Elements

There are six different kinds of elements: void elements, the template element, raw text elements, escapable raw text elements, foreign elements, and normal elements.

Void elements
area, base, br, col, embed, hr, img, input, link, meta, source, track, wbr

The template element
template

Raw text elements
script, style

Escapable raw text elements
textarea, title

Foreign elements
Elements from the MathML namespace and the SVG namespace.

Normal elements
All other allowed HTML elements are normal elements.

Tags are used to delimit the start and end of elements in the markup. Raw text, escapable raw text, and normal elements have a start tag to indicate where they begin, and an end tag to indicate where they end. The start and end tags of certain normal elements can be omitted, as described below in the section on optional tags. Those that cannot be omitted must not be omitted. Void elements only have a start tag; end tags must not be specified for void elements. Foreign elements must either have a start tag and an end tag, or a start tag that is marked as self-closing, in which case they must not have an end tag.

Void elements can’t have any contents (since there’s no end tag, no content can be put between the start tag and the end tag).

The template element can have template contents, but such template contents are not children of the template element itself. Instead, they are stored in a DocumentFragment associated with a different Document — without a browsing context — so as to avoid the template contents interfering with the main Document. The markup for the template contents of a template element is placed just after the template element’s start tag and just before template element’s end tag (as with other elements), and may consist of any text, character references, elements, and comments, but the text must not contain the character U+003C LESS-THAN SIGN (<) or an ambiguous ampersand.
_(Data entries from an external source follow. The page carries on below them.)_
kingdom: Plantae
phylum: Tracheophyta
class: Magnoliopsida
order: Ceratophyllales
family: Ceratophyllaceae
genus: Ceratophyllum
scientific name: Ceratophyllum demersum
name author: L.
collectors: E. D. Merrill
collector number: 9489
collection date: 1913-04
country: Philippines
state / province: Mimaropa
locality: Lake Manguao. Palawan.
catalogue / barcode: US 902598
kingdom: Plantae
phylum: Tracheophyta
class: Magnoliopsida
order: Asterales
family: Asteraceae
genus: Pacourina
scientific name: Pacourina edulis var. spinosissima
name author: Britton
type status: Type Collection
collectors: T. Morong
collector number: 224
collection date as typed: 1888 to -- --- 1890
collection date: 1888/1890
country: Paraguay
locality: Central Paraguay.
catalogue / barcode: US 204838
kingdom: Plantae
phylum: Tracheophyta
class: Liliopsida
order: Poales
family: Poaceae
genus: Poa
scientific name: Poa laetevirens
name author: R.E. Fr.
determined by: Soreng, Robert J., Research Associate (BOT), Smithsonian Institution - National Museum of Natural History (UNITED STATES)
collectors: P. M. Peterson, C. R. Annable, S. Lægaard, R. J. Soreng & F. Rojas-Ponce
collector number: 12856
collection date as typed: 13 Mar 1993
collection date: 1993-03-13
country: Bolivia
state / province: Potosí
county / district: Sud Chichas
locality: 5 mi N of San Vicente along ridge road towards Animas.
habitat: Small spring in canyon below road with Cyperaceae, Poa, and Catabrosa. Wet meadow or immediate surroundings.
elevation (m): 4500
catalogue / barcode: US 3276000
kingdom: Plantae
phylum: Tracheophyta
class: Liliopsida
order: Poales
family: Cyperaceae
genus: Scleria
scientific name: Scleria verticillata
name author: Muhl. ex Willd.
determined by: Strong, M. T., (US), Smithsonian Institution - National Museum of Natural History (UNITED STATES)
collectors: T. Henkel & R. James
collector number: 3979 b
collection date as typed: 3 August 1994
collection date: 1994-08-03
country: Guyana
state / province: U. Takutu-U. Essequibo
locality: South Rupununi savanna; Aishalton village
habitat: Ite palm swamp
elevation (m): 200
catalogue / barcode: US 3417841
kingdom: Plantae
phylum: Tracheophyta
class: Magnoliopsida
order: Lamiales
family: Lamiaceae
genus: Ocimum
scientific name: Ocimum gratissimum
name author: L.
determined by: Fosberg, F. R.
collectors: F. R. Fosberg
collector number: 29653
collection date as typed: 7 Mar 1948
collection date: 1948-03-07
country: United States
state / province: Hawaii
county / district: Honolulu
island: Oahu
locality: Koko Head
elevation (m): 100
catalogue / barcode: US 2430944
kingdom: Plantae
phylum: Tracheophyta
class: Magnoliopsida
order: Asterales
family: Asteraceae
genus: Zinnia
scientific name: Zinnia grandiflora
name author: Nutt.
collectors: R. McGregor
Raw text elements can have text, though it has restrictions described below.

Escapable raw text elements can have text and character references, but the text must not contain an ambiguous ampersand. There are also further restrictions described below.

Foreign elements whose start tag is marked as self-closing can’t have any contents (since, again, as there’s no end tag, no content can be put between the start tag and the end tag). Foreign elements whose start tag is not marked as self-closing can have text, character references, CDATA sections, other elements, and comments, but the text must not contain the character U+003C LESS-THAN SIGN (<) or an ambiguous ampersand.

Normal elements can have text, character references, other elements, and comments, but the text must not contain the character U+003C LESS-THAN SIGN (<) or an ambiguous ampersand. Some normal elements also have yet more restrictions on what content they are allowed to hold, beyond the restrictions imposed by the content model and those described in this paragraph. Those restrictions are described below.

Tags contain a tag name, giving the element’s name. HTML elements all have names that only use ASCII alphanumerics. In the HTML syntax, tag names, even those for foreign elements, may be written with any mix of lower- and uppercase letters that, when converted to all-lowercase, matches the element’s tag name; tag names are case-insensitive.